### Page extract
I suspect that is a record for an engineer fixed fault. Lets hope we see more of this type of excellent service.
Well done BT!
Why did this happen? The main reason is that for FTTC there is a BT owned and managed VDSL router on the end of the line. It means there is active equipment that BT can communicate with (or not) as part of the service. BT can tell when there is a fault or not right up to the hand over point in the customer premises. They cannot do that with ADSL hence all the SFI arguments.
Now if only BT had done this for ADSL - provided a PPPoE DSL router as part of the broadband service. That way they can tell if the line is OK or not by end to end tests. It would have to be the dumbest simplest router from a user point of view, hence saying PPPoE (with jumbo frames) so that customers have a proper choice of router/firewall. Ideally it would also have Ethernet testing built in and available to the ISP. It would be nice if the VDSL routers did this. It is a standard part of many Ethernet chips sets, and would allow testing beyond the hand-over point (Ethernet port). We'd be able to confirm no Ethernet cable, or things like a broken pair in an Ethernet cable so eliminating most of the testing. Such a system would rule out almost all of the grey areas in faults and remove the need for SFI engineers even. It could even have a pair of Ethernet ports and a loop back test option. It could constantly test the line at an ATM level and identify faults before customers see them.

### Records
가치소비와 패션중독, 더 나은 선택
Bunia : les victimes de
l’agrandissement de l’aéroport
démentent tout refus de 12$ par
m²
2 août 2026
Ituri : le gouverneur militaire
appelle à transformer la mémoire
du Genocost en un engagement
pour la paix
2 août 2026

### Exercise aim
Could you continue the post about BT's FTTC fault repairs, picking up right after its last sentence?

### Exercise response
We have suggested the VDSL routers for FTTC and the active NTE for FTTP should have Ethernet tests, and all tests should be available to the ISP. No idea if they will take this up.
Maybe one day we'll make a DSL modem, and build all this in. Problem is that we can't get the chip sets as cheaply as you can buy DSL routers!
But anyway, yes, on this occasion, well done BT.
And well done Terry, our latest tech support engineer to join the team.